───── Исходный документ ─────
Сейчас составляю очередность (приблизительно) и перепишу. Прошу тебя, если сможешь, позвони и назови то, что не стыдно напечатать. И вообще – но честно. М.б., Семен – совершенно прав и нет в этом цикле ничего свежего. М.б., он, Семен, а не только цикл, – в унынье, болит плечо и шея, и он так безапелляционно мне сказал: «Ты права. Все бесцветно», за исключением последнего, тебе переписанного и тебе, как я поняла, за последнюю простоту не понравившегося. Цикл хочу назвать: «Лоскуты разных лет».
Скажи, умоляю тебя, мне правду. Я не настолько сумасшедшая, что меня следует утешать, и достаточно здравомыслящая, чтобы не отдавать в журнал посредственности.
Растет вода весной раздольно.
Растет растение привольно,
Растет ребенок своевольно.
А вот душа растет так больно,
Что даже трудно говорить[322].
─────
-- Задание --
Воспроизведите дословно отрывок из письма о цикле стихов, начиная со слов «Сейчас составляю очередность» и далее вплоть до слов «вода весной раздольно.».
───── Извлечённые данные ─────
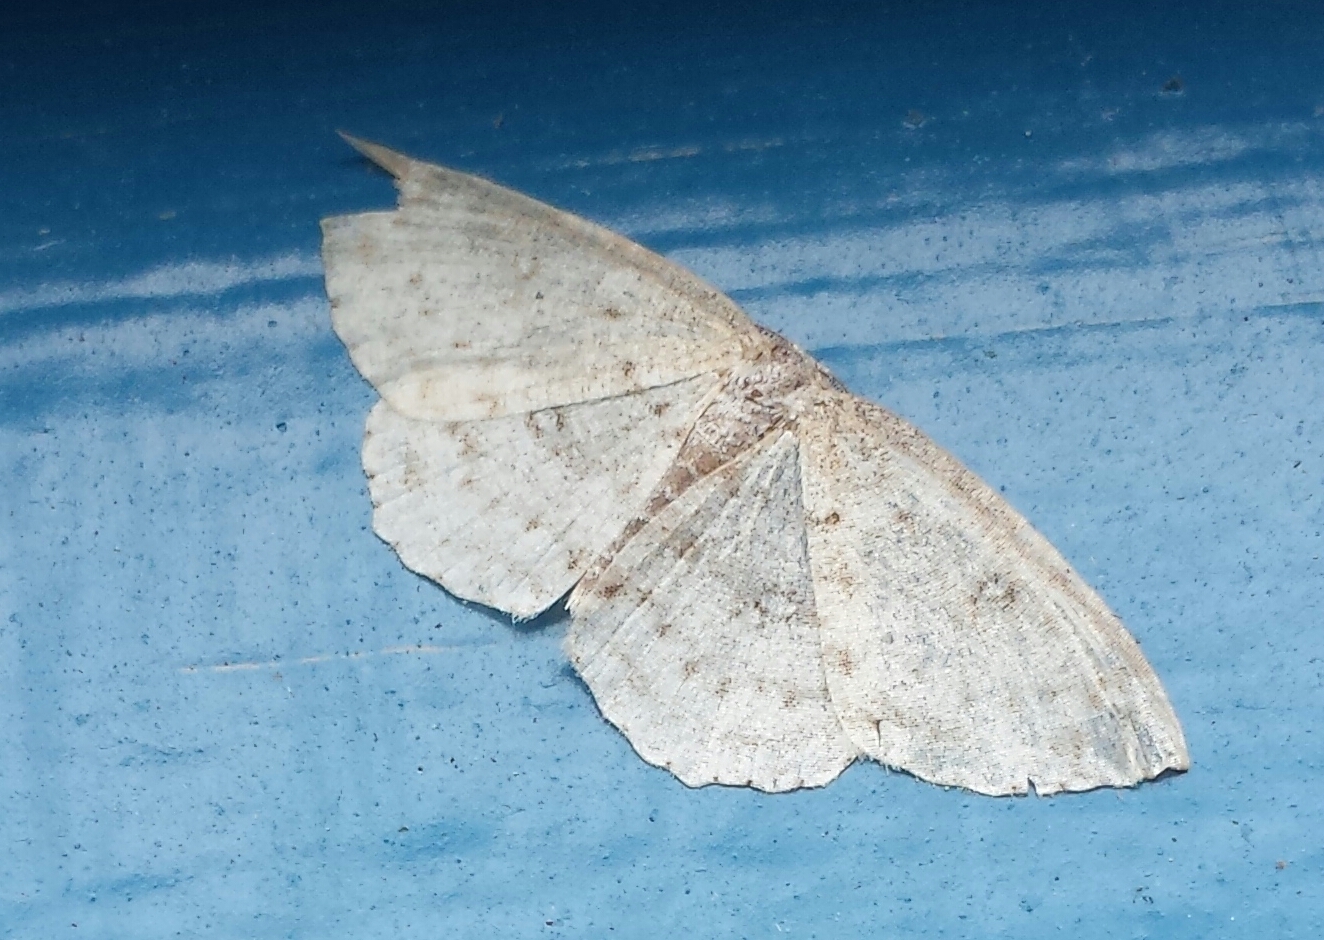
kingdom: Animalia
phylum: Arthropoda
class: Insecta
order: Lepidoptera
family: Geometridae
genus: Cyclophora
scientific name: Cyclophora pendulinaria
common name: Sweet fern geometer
─────
───── Извлечённые данные ─────
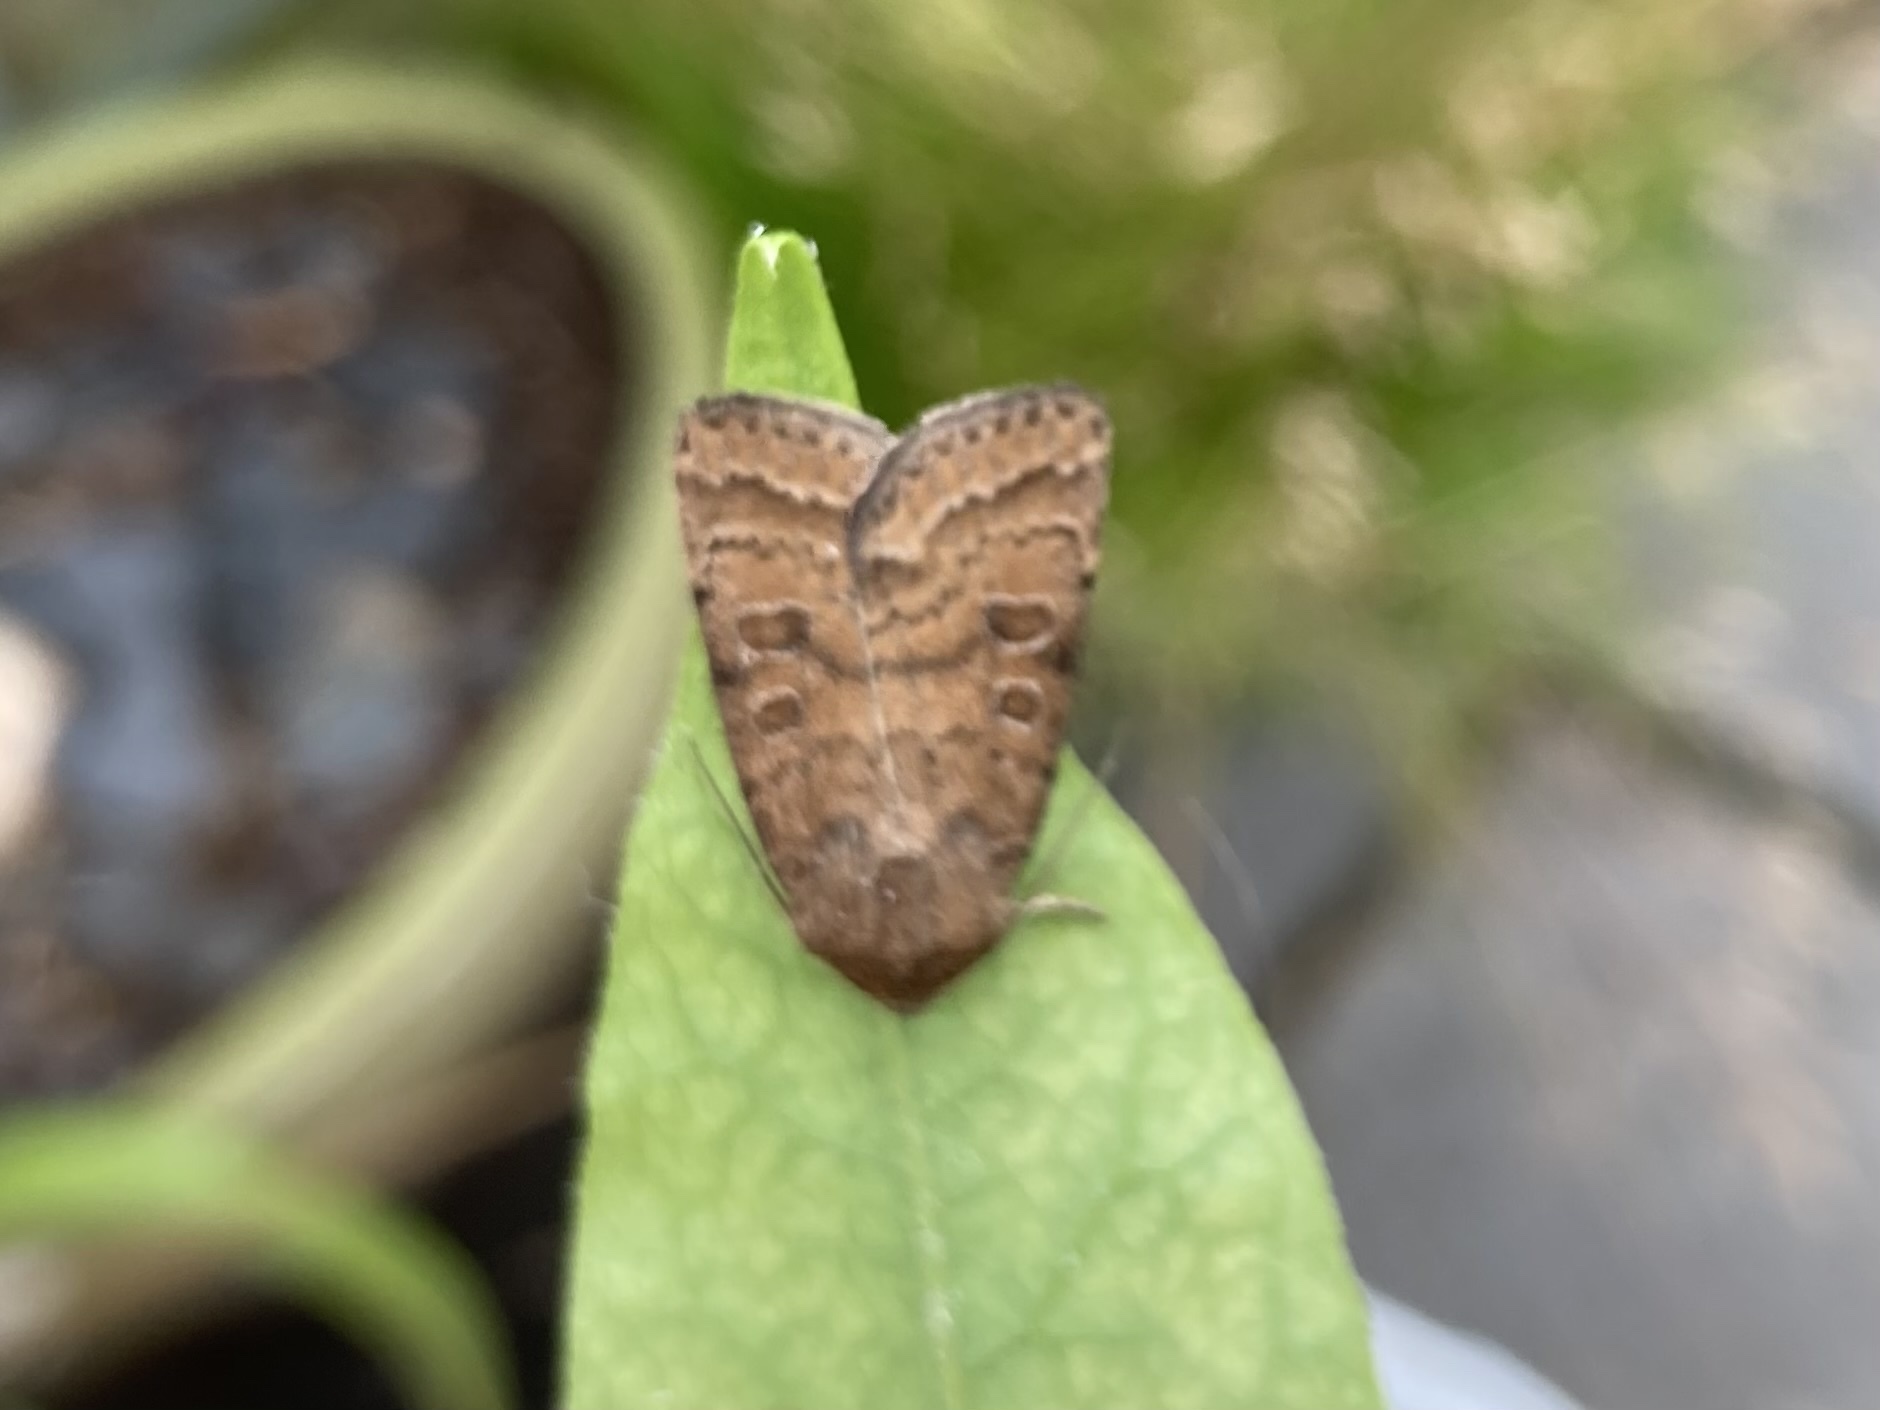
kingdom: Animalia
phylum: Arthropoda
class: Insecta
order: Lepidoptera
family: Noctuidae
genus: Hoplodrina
─────
-- Решение задачи --
Сейчас составляю очередность (приблизительно) и перепишу. Прошу тебя, если сможешь, позвони и назови то, что не стыдно напечатать. И вообще – но честно. М.б., Семен – совершенно прав и нет в этом цикле ничего свежего. М.б., он, Семен, а не только цикл, – в унынье, болит плечо и шея, и он так безапелляционно мне сказал: «Ты права. Все бесцветно», за исключением последнего, тебе переписанного и тебе, как я поняла, за последнюю простоту не понравившегося. Цикл хочу назвать: «Лоскуты разных лет».
Скажи, умоляю тебя, мне правду. Я не настолько сумасшедшая, что меня следует утешать, и достаточно здравомыслящая, чтобы не отдавать в журнал посредственности.
Растет вода весной раздольно.